State Minister for Power, Energy and Mineral Resources Nasrul Hamid on May 7 informed parliament that power generation companies, both domestic and international, would receive Tk 33,000 crore from BPDB. Outstanding dues to IPPs amount to over Tk 15,500 crore.

Amid the economic crisis, the government has resorted to issuing bonds against liabilities to clear outstanding debts of power plants. Nasrul told parliament that bonds worth Tk 17,553 crore have been issued against the liabilities of private power companies.

The LC conundrum

However, most power plant owners are hesitant to accept bonds against their liabilities. Without receiving actual funds, they cannot maintain the necessary dollar reserves to operate power plants effectively, said BPDB sources.

BIPPA has emphasised that banks are reluctant to open LCs due to the shortage of dollars in the current circumstances.

In its letter, BIPPA highlighted that IPP members are facing significant challenges with the issuance of LCs by scheduled banks, particularly for importing heavy fuel oil, lubricating oil and spare parts. Moreover, even when LCs are successfully opened, IPPs struggle to settle them at the foreign exchange rates legally mandated by BB.

This puts member companies at risk of incurring operational liquidated damages from BPDB and, in some cases, facing bankruptcy, claimed BIPPA.

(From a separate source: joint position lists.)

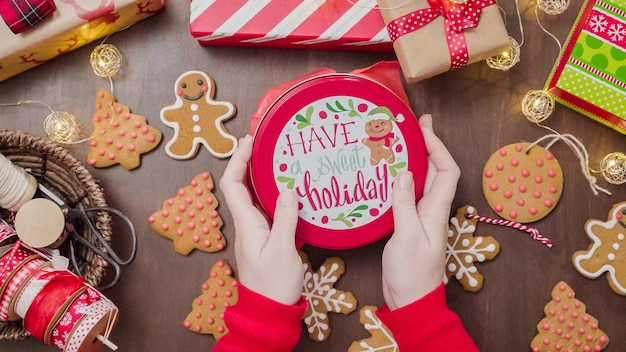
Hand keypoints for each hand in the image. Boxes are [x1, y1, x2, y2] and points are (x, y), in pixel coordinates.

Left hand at [220, 135, 304, 304]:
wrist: (269, 310)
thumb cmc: (273, 285)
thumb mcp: (283, 251)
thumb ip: (285, 219)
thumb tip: (288, 190)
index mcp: (246, 224)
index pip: (232, 184)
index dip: (237, 160)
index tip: (250, 141)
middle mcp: (247, 224)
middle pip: (240, 186)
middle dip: (249, 161)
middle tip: (266, 143)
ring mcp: (255, 231)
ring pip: (253, 197)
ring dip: (261, 176)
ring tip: (277, 160)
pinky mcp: (265, 237)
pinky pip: (265, 208)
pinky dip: (273, 193)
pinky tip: (288, 190)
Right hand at [381, 114, 460, 309]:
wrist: (410, 300)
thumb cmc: (413, 273)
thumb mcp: (407, 237)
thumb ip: (404, 205)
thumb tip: (403, 173)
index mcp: (437, 210)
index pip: (447, 170)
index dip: (438, 147)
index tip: (423, 128)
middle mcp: (431, 209)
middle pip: (435, 170)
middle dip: (427, 145)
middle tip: (412, 125)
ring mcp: (420, 216)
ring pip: (421, 181)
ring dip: (414, 159)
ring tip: (398, 142)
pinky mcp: (407, 224)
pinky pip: (407, 194)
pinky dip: (400, 179)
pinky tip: (387, 174)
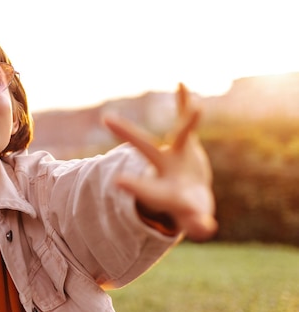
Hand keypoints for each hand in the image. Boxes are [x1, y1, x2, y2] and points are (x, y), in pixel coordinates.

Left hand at [103, 83, 216, 241]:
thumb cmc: (186, 208)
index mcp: (161, 190)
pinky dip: (185, 104)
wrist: (188, 195)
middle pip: (145, 149)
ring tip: (198, 107)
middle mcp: (163, 167)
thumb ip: (197, 225)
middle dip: (129, 135)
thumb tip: (204, 229)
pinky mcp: (186, 143)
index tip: (117, 180)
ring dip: (187, 122)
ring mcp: (175, 153)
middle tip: (106, 118)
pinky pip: (186, 120)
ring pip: (178, 135)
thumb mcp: (193, 221)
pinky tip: (181, 83)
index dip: (136, 186)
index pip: (147, 189)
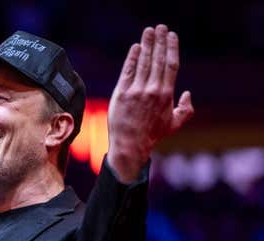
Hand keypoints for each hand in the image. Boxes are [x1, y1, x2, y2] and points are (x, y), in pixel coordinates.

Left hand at [107, 24, 194, 182]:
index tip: (172, 36)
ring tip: (149, 31)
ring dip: (147, 44)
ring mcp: (136, 91)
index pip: (171, 65)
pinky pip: (128, 71)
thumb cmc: (152, 135)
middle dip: (160, 41)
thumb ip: (186, 109)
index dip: (171, 48)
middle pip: (158, 59)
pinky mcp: (122, 93)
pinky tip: (136, 48)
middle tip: (160, 27)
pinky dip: (132, 58)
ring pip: (144, 62)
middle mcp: (152, 90)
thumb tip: (187, 93)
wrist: (130, 145)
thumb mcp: (175, 124)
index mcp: (166, 94)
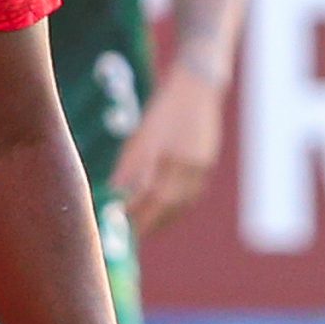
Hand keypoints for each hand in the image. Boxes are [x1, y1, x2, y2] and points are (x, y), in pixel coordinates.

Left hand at [112, 63, 224, 237]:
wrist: (198, 90)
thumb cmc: (163, 111)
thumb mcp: (141, 137)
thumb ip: (129, 166)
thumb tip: (116, 193)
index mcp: (171, 157)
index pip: (152, 196)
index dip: (137, 211)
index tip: (122, 221)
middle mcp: (190, 165)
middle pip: (169, 205)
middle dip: (151, 221)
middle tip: (134, 233)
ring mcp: (203, 167)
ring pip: (183, 203)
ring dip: (165, 218)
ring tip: (148, 227)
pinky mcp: (208, 165)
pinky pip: (193, 195)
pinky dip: (178, 206)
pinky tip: (166, 211)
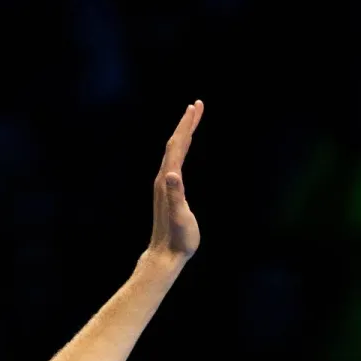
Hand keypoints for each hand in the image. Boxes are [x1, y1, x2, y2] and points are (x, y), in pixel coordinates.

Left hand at [148, 100, 203, 260]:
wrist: (165, 255)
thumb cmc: (177, 239)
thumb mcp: (179, 217)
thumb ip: (175, 196)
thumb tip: (171, 174)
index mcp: (167, 181)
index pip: (177, 146)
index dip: (186, 125)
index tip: (195, 107)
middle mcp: (163, 179)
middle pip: (175, 144)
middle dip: (186, 123)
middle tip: (197, 104)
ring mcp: (165, 185)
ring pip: (174, 152)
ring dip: (184, 133)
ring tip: (193, 119)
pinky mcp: (168, 191)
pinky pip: (176, 162)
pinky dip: (182, 148)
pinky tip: (185, 148)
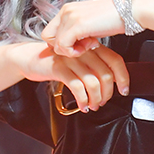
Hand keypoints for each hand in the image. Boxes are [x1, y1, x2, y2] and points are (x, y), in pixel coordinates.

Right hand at [11, 39, 128, 111]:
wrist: (30, 57)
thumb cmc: (56, 62)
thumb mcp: (78, 61)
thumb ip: (94, 67)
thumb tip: (111, 85)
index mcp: (91, 48)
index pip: (115, 60)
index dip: (123, 78)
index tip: (124, 90)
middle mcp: (83, 51)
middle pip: (106, 74)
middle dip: (107, 94)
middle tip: (102, 102)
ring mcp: (71, 59)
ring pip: (93, 82)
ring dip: (95, 99)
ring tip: (92, 106)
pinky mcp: (59, 68)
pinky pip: (77, 86)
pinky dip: (82, 100)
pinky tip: (82, 105)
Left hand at [42, 0, 123, 55]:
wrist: (131, 10)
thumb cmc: (115, 18)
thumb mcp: (91, 23)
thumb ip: (78, 30)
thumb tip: (72, 44)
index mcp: (69, 9)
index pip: (51, 31)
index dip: (62, 42)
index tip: (79, 44)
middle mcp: (66, 11)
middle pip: (49, 38)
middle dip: (64, 47)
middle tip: (83, 46)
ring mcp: (70, 17)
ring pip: (56, 44)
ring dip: (72, 51)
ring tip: (89, 45)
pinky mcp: (77, 25)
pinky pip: (64, 46)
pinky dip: (75, 52)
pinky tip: (90, 46)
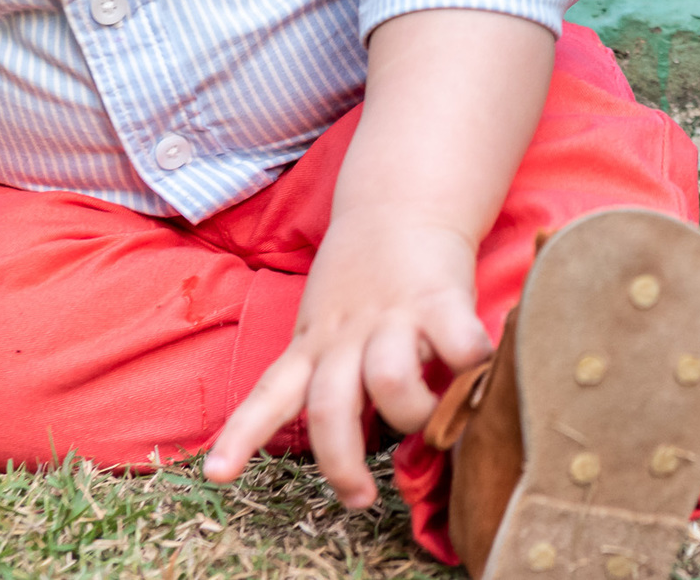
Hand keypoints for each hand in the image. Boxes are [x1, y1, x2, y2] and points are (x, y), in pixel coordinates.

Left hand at [204, 209, 491, 507]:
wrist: (399, 201)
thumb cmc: (366, 276)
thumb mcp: (331, 323)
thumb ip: (341, 379)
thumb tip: (361, 453)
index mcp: (314, 343)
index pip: (269, 394)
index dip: (243, 435)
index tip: (216, 475)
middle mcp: (345, 334)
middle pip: (330, 406)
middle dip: (342, 461)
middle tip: (359, 497)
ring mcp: (392, 316)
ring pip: (387, 379)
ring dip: (411, 414)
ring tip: (433, 428)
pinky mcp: (439, 297)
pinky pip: (458, 345)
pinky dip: (472, 369)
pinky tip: (483, 376)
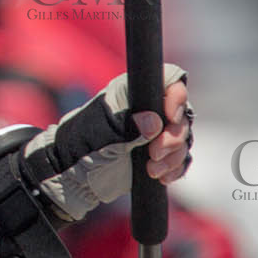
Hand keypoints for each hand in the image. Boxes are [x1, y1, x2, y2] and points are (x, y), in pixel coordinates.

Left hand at [16, 64, 193, 220]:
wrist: (74, 175)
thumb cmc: (82, 144)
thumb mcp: (101, 133)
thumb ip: (128, 126)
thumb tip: (154, 122)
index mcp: (134, 93)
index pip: (169, 81)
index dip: (177, 96)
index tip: (170, 117)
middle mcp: (150, 110)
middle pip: (182, 114)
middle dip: (173, 136)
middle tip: (155, 152)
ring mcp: (156, 133)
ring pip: (183, 139)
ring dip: (173, 156)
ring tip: (152, 169)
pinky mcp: (159, 156)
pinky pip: (180, 159)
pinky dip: (175, 169)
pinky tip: (161, 177)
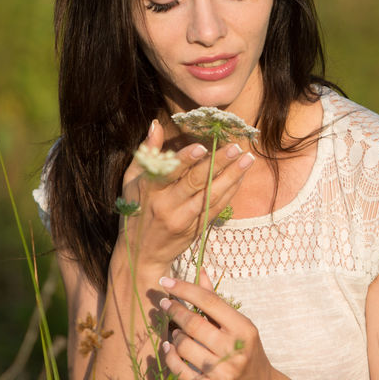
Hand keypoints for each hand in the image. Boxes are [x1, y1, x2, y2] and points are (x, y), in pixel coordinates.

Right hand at [119, 120, 254, 268]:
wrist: (141, 254)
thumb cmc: (135, 211)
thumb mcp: (131, 181)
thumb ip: (147, 153)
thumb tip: (156, 125)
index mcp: (149, 191)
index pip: (169, 172)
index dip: (185, 159)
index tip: (202, 147)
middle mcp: (166, 206)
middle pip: (195, 182)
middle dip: (218, 163)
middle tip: (235, 148)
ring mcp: (182, 220)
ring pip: (210, 196)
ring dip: (231, 177)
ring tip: (247, 160)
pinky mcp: (196, 230)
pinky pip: (216, 208)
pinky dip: (230, 192)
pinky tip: (240, 177)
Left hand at [158, 270, 276, 379]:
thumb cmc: (247, 352)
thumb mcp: (239, 325)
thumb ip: (216, 301)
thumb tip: (200, 272)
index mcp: (243, 329)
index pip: (210, 302)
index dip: (185, 289)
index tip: (167, 282)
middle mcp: (234, 351)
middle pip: (193, 324)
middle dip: (175, 310)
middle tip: (165, 304)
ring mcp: (223, 373)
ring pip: (184, 346)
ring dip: (174, 335)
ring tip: (176, 332)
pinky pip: (180, 370)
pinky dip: (170, 356)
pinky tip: (169, 348)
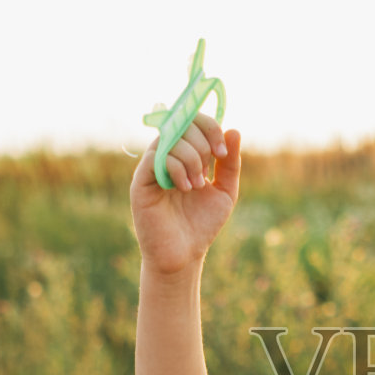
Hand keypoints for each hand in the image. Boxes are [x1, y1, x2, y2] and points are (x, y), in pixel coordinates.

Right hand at [131, 111, 241, 275]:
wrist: (184, 253)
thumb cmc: (202, 223)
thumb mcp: (225, 191)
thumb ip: (230, 163)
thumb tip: (233, 130)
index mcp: (186, 154)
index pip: (193, 121)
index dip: (210, 127)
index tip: (222, 152)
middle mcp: (167, 156)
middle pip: (182, 124)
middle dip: (202, 144)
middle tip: (207, 172)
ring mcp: (152, 167)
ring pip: (170, 139)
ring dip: (192, 160)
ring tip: (196, 187)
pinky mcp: (140, 181)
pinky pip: (156, 158)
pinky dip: (176, 169)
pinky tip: (184, 188)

BIPPA emphasised that under the terms of project agreements with BPDB, IPPs are obligated to maintain a steady supply of electricity following the demand of the National Load Dispatch Centre (NLDC). Failure to do so exposes IPPs to operational liquidated damages and significant losses, which could ultimately shut down these projects.

To avoid these penalties, IPPs must secure LCs and facilitate payment settlement at the published exchange rate for importing essential raw materials needed to meet NLDC demand, it said.

BIPPA has urgently requested the concerned authorities to come up with a prompt and effective solution to address these critical issues.

Former BIPPA president Imran Karim told The Business Post, “Due to the dollar crisis, we are currently facing various crises. Banks are not opening LCs and we are not receiving genuine borrowed money from BPDB. As a result, energy imports are facing obstacles. Consequently, operating power plants are becoming very difficult.”